No big deal, I have been thinking of getting him through the night again, when the sheets needed changing I thought would be a good next time to try.

Anyway, very early in 2009, about one hour in, I heard my little boy making for my bedroom.

He had been woken up as he thought his personal toilet was in situ, which of course, it was not.

It actually worked out quite well, as it meant he got in with me, and I could close the door to the noise of my friends waking quite early, as one of them had to get off to work.

So we both had a little more sleep, that if he had been in his own bed.

By his actions, and his argument, Max convinced me that he is fully capable of going through the night, and even getting up to go, yet is lazy enough to not bother if an absorbent material is strapped to his nether regions.

He proved it for real last night, and I hope he continues to do so.

Fantastic stuff.

And should save us from spending anymore pennies than necessary. Share/Save/Bookmark

7 comments:

Tricia Moran said...

You are so wise to keep the chaos and present opening restricted. My daughter's birthday is the 27th and every year it's been a struggle to try and keep the excitement to a minimum. We had some early years where she got overwhelmed by it all and so did we. I am a single Mom now and this year, we did what you did and tried to pace parties, presents and visitors. It was by far the most successful season we've had in ten years! She's a super-sensitive easily stimulated child, so I'm glad there's other people out there that recognise the same things. You're an awesome Dad to be so tuned in! :)
Tricia and Clan (N. Virginia, USA)

drleah@singlemommyhood.com said...

Sounds like you gave a lot of thought and attention to making the holidays (and birthday) just what your little guy needed. A stressed out/over-stimulated kid can definitely suck the joy out of any holiday celebration.
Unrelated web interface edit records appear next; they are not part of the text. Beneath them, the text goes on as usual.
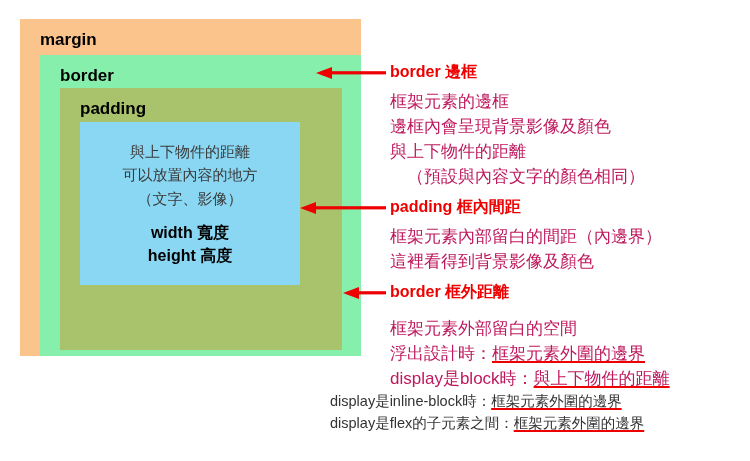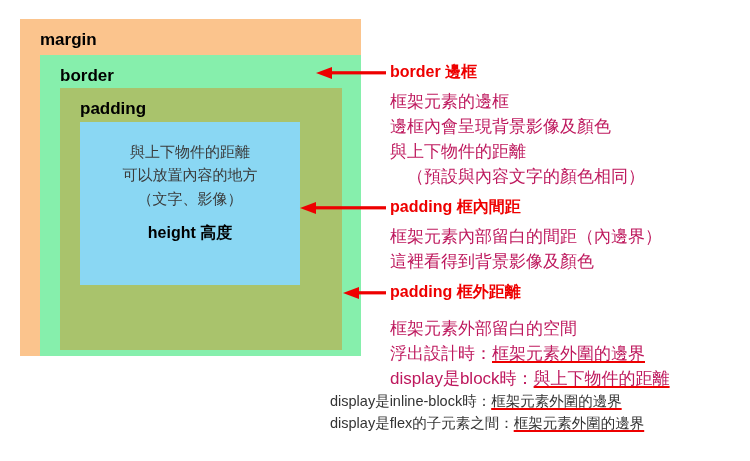--- a/index.html
+++ b/index.html
@@ -160,6 +160,7 @@
         <div class="content-line">可以放置內容的地方</div>
         <div class="content-line">（文字、影像）</div>
         <div id="content-dims">
+          <div class="content-dim">width 寬度</div>
           <div class="content-dim">height 高度</div>
         </div>
       </div>

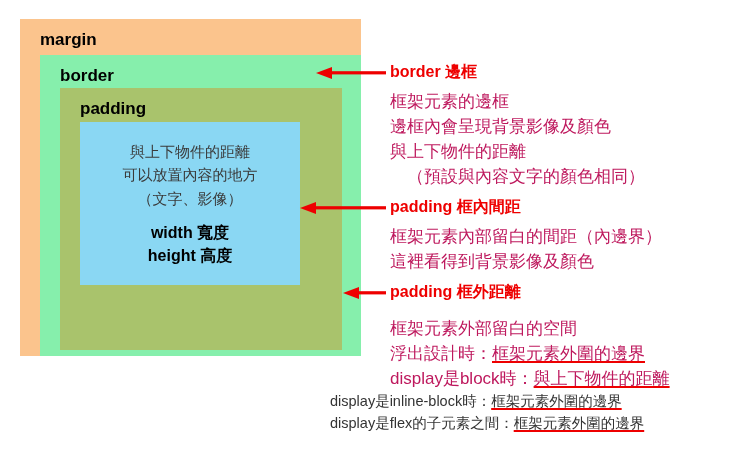--- a/index.html
+++ b/index.html
@@ -204,7 +204,7 @@
   <div>這裡看得到背景影像及顏色</div>
 </div>
 
-<div id="note-margin-heading" class="note-heading">padding 框外距離</div>
+<div id="note-margin-heading" class="note-heading">border 框外距離</div>
 <div id="note-margin-body" class="note-body">
   <div>
     <span>框架元素外部留白的空間</span>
It is amazing what kids can do when motivated or what they chose to do when simply not interested.

All the best in the New Year.

Laura said...

It was the first year we had a quiet one and it was good for us all!!!

Well done Mr Max - hope it continues

Tismee2 said...

My youngest has been on overdrive for weeks now since his birthday in November.
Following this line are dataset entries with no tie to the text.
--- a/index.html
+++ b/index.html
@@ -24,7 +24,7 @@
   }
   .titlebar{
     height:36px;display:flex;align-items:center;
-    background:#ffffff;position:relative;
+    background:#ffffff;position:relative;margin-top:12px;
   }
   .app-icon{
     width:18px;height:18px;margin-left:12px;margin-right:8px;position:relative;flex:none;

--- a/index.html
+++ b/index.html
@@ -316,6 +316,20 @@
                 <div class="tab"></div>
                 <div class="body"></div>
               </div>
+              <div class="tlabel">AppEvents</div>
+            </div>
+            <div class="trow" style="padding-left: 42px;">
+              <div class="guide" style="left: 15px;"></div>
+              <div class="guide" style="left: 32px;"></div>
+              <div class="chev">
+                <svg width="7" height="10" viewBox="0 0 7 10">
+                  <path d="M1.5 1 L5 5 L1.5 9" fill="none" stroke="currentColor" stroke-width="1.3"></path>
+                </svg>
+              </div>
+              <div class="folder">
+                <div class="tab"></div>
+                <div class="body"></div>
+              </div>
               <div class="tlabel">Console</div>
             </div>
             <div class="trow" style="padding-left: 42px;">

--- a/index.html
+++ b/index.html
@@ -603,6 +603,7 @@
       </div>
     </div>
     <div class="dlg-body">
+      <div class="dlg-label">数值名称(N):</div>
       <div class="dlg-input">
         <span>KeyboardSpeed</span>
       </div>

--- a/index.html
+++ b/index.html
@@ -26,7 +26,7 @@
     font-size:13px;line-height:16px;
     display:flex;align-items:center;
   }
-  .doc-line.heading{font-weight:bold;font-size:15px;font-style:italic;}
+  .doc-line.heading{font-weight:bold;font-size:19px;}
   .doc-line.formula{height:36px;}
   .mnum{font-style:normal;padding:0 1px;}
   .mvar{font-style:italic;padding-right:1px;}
He now pretends to be asleep and then gets up and starts drawing or some other quiet activity once he knows we are downstairs and out of earshot. The other night it was 10.30 before we finaly got him to sleep.
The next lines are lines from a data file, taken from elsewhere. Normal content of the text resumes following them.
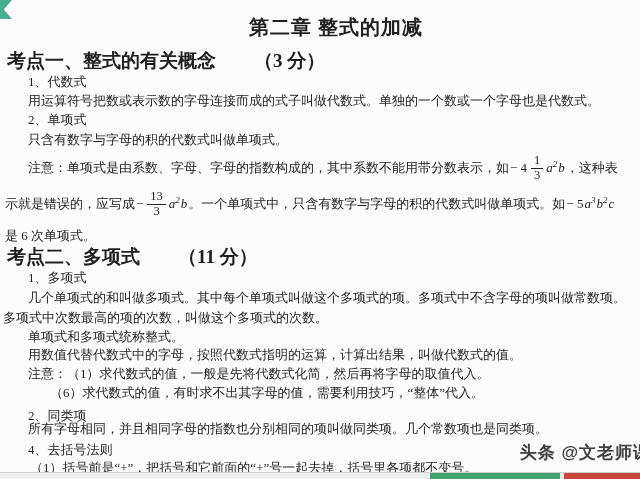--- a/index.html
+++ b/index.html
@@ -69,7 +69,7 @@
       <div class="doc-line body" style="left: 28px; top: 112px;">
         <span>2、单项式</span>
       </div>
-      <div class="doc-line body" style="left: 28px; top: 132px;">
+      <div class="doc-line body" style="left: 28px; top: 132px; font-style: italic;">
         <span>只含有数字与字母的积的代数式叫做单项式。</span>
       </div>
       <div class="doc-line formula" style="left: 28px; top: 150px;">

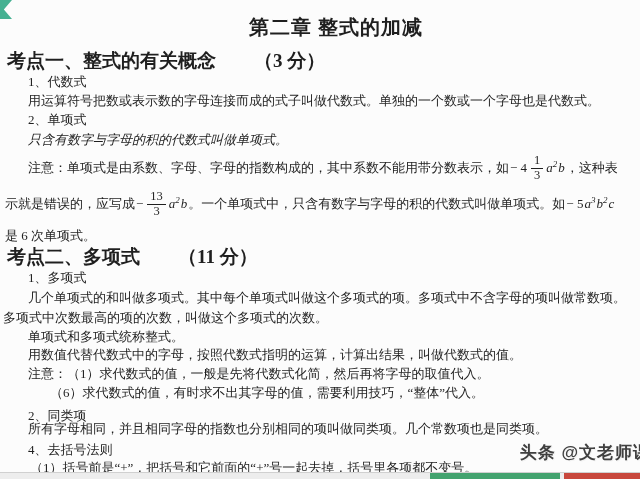--- a/index.html
+++ b/index.html
@@ -73,7 +73,6 @@
         <span>只含有数字与字母的积的代数式叫做单项式。</span>
       </div>
       <div class="doc-line formula" style="left: 28px; top: 150px;">
-        <span>注意：单项式是由系数、字母、字母的指数构成的，其中系数不能用带分数表示，如</span>
         <span class="mnum">− 4</span>
         <span class="frac">
           <span class="num">1</span>

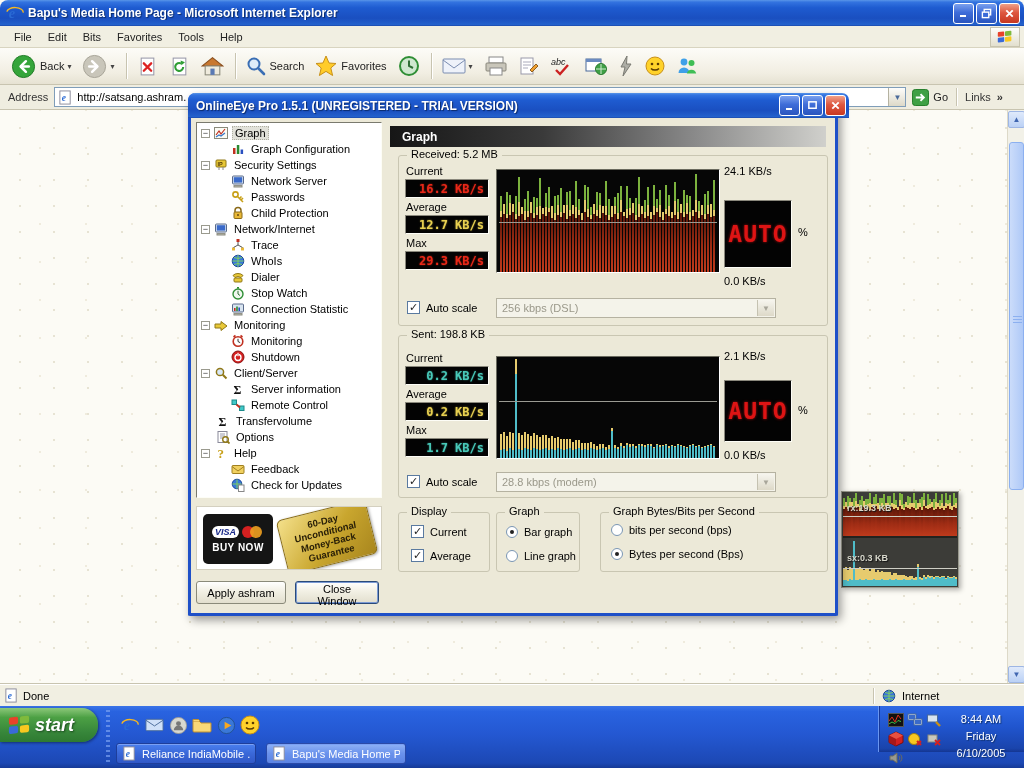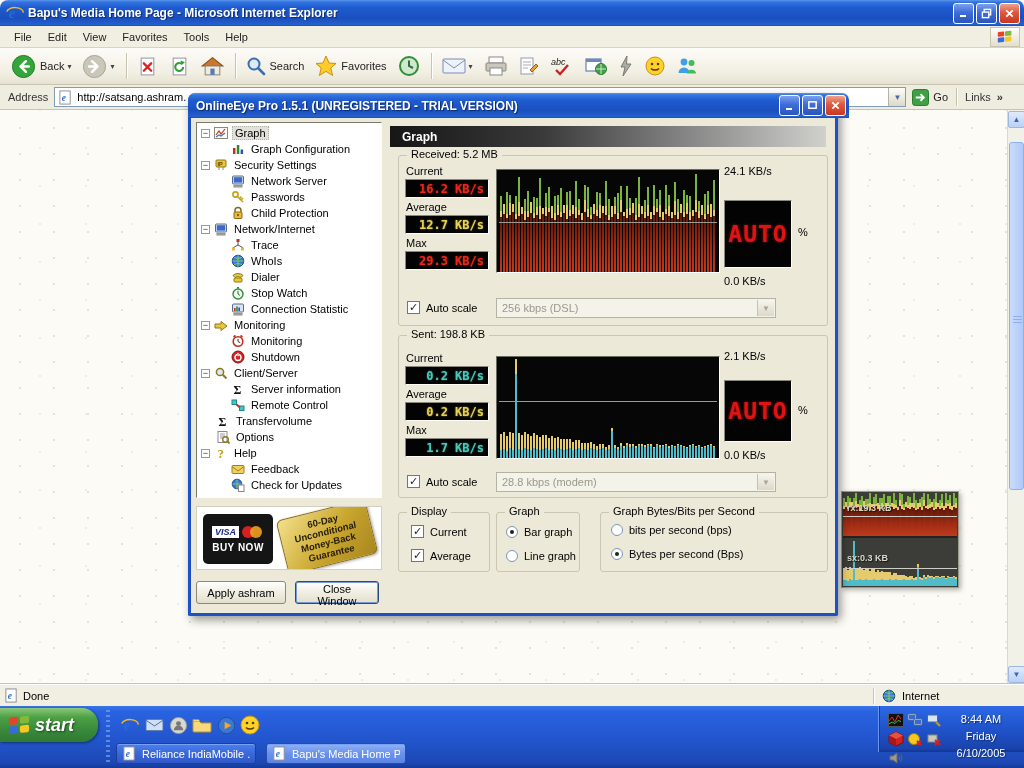--- a/index.html
+++ b/index.html
@@ -233,7 +233,7 @@
     <span id="menu-items" style="display:flex;">
         <span class="menu-item" data-interactable="true">File</span>
         <span class="menu-item" data-interactable="true">Edit</span>
-        <span class="menu-item" data-interactable="true">View</span>
+        <span class="menu-item" data-interactable="true">Bits</span>
         <span class="menu-item" data-interactable="true">Favorites</span>
         <span class="menu-item" data-interactable="true">Tools</span>
         <span class="menu-item" data-interactable="true">Help</span>

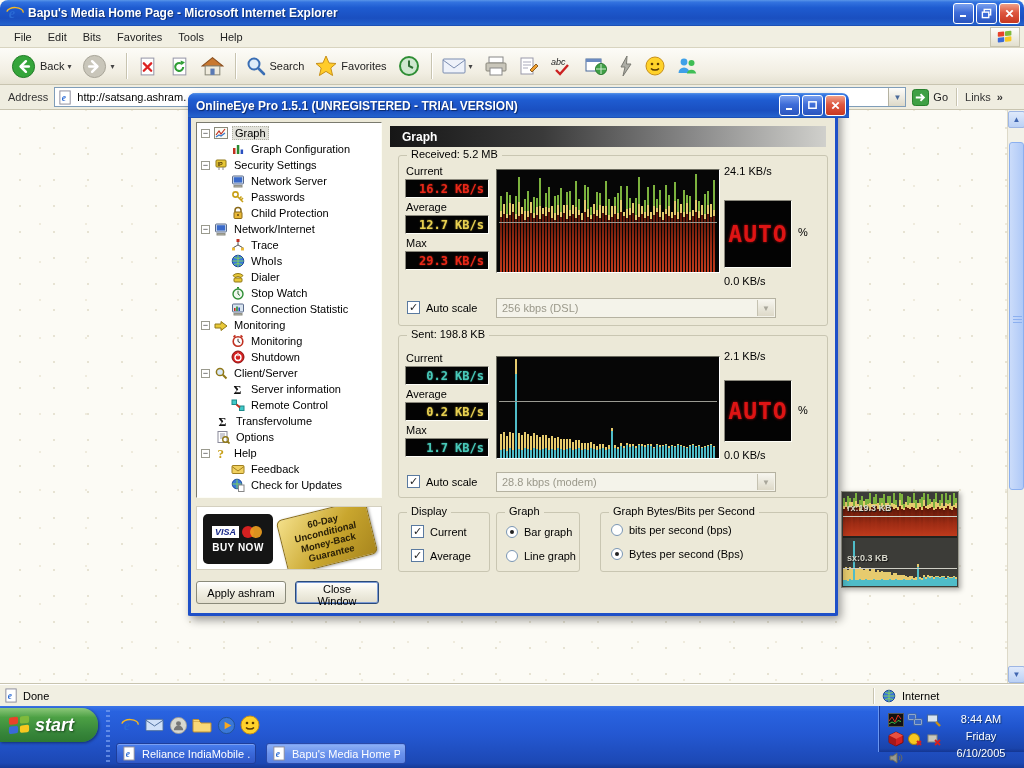--- a/index.html
+++ b/index.html
@@ -121,7 +121,7 @@
   .buy-badge{position:absolute;left:6px;top:7px;width:70px;height:50px;background:#151515;border-radius:5px;
     display:flex;flex-direction:column;align-items:center;justify-content:center;}
   .cards{display:flex;align-items:center;margin-bottom:3px;}
-  .visa{background:#fff;color:#1A2A8A;font-weight:bold;font-style:italic;font-size:9px;padding:1px 3px;border-radius:0;}
+  .visa{background:#fff;color:#1A2A8A;font-weight:bold;font-style:italic;font-size:9px;padding:1px 3px;border-radius:6px;}
   .mc{position:relative;width:22px;height:14px;margin-left:3px;}
   .mc i{position:absolute;top:1px;width:12px;height:12px;border-radius:50%;}
   .mc i:first-child{left:0;background:#D42020;}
Could I send him to you for a couple of weeks to be 'detoxed'?

Jo Beaufoix said...

I really get this too. Miss M will be 4 on Jan 25th and we're going for a few calm moments and getting her to enjoy her Christmas toys before the next onslaught.

Charlie's singing and dancing is fabulous by the way. I love the way they just have to move their bodies at this age. We were in All Saints today and Miss M jumped up on the window display and began to shake her thang.

Penelope said...

Never mind the kids having a quiet Christmas - I could have done with some of that myself! At least New Year was peaceful and it wasn't me throwing the tantrums ;o)
I know my 2 get stressed over the holidays because they have 2 sets of families who want to spend time with them and Lil Miss P does hate being shunted around (who can blame her). Unfortunately, with divorced parents, their really isn't an alternative.
We are also now lurching straight into birthday mode with Master P turning 15 (!!!!) in a week.
(Sorry for the extra long waffly comment!)

Single Parent Dad said...

Tricia Moran - Thanks for your comment. And I'm glad we share a successful philosophy.

Drleah - Thanks. I did dwell on it a little.

Laura - Glad you had a great time.

Tismee - Not sure that calmness would be the order of play if there was at least two, maybe three, excitables running ragged here!

Jo Beaufoix - It works, I think. And do you mean Max? I'm confused?

Penelope - I sympathise. Having to sets of families to satisfy must be very difficult.